Planowany na 14 maja debiut PZU na warszawskim parkiecie przyciągnie wielu inwestorów. To oznacza, że akcji może nie wystarczyć dla wszystkich chętnych. I to pomimo wprowadzonych przez resort skarbu limitów. W tej sytuacji pewniejszym rozwiązaniem dla klientów indywidualnych może być zakup funduszy inwestycyjnych, które będą miały akcje PZU w swoich portfelach.

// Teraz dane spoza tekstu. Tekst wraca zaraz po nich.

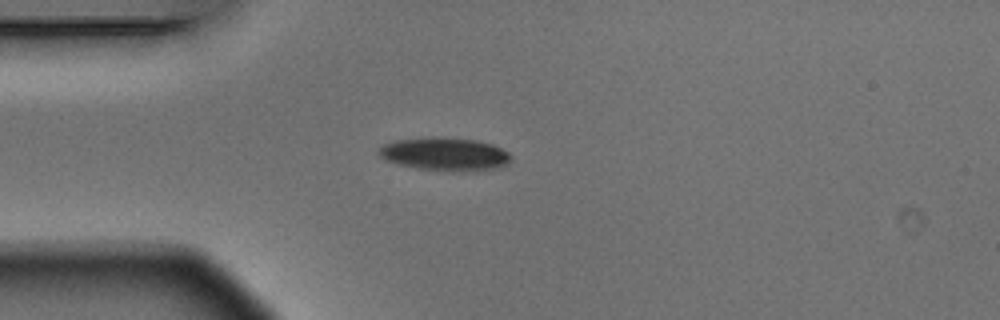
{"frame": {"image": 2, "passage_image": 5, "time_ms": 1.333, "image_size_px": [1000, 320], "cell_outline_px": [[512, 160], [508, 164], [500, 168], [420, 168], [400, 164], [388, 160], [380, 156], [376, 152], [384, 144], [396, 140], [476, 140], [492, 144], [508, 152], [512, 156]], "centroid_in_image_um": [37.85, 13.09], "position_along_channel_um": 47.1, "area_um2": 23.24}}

Komisja Nadzoru Finansowego zaakceptowała prospekt emisyjny PZU, a Eureko zrezygnowało w prawa weta. Dzięki temu rusza jedna z największych ofert publicznych na warszawskiej giełdzie. Eksperci spodziewają się bardzo dużego zainteresowania inwestorów, zarówno instytucjonalnych, jak i indywidualnych. Z tego powodu, chcąc uniknąć powtórzenia sytuacji z przeszłości, kiedy popyt ze strony klientów był kilkakrotnie wyższy niż podaż, Ministerstwo Skarbu planuje wprowadzić limity. – Działania polegające na wprowadzeniu limitów akcji dla inwestorów indywidualnych mają na celu ich ochronę. Zdarzały się bowiem sytuacje, kiedy w celu zwiększania szansy za zakup akcji klienci „lewarowali się”, czyli zaciągali ogromne kredyty, których koszt obsługi był nieraz wyższy niż zysk z inwestycji – mówi Ryszard Rusak, dyrektor Inwestycyjny ds. Akcji Union Investment TFI.
Co to oznacza dla klientów indywidualnych?
- resort skarbu dla drobnych inwestorów przeznaczy prawdopodobnie jedynie 6 z 25,8 mln akcji, a jedna osoba otrzyma możliwość zakupu niewielkiego pakietu, wynoszącego 30 sztuk akcji,
- pakiet ten nie będzie redukowany, co oznacza, że pula wystarczy dla 200 tyś. chętnych, zakładając, że jedna akcja PZU zostanie wyceniona na 300 złotych, inwestor indywidualny będzie mógł wydać na akcje maksymalnie 9 tys. zł.
W zdecydowanie lepszej sytuacji są inwestorzy instytucjonalni, np. Towarzystwa Funduszy Inwestycyjnych, dla których przewidziano większość emisji. Warto zatem pamiętać, że inwestować w akcje PZU można także za pomocą funduszy inwestycyjnych, które będą miały w swoich portfelach walory tego największego w Polsce i tej części Europy ubezpieczyciela. – Pomimo wprowadzenia limitów zainteresowanie akcjami może być na tyle duże, że pakietów nie wystarczy dla wszystkich chętnych drobnych inwestorów. Tym bardziej, że przewidziano dla nich mniej niż ¼ emisji. Pozostała pula zostanie przeznaczona dla inwestorów instytucjonalnych, do których zaliczają się TFI. Pewniejszym rozwiązaniem jest więc inwestycja w PZU poprzez fundusze, które będą miały te akcje z swoich portfelach – mówi Ryszard Rusak.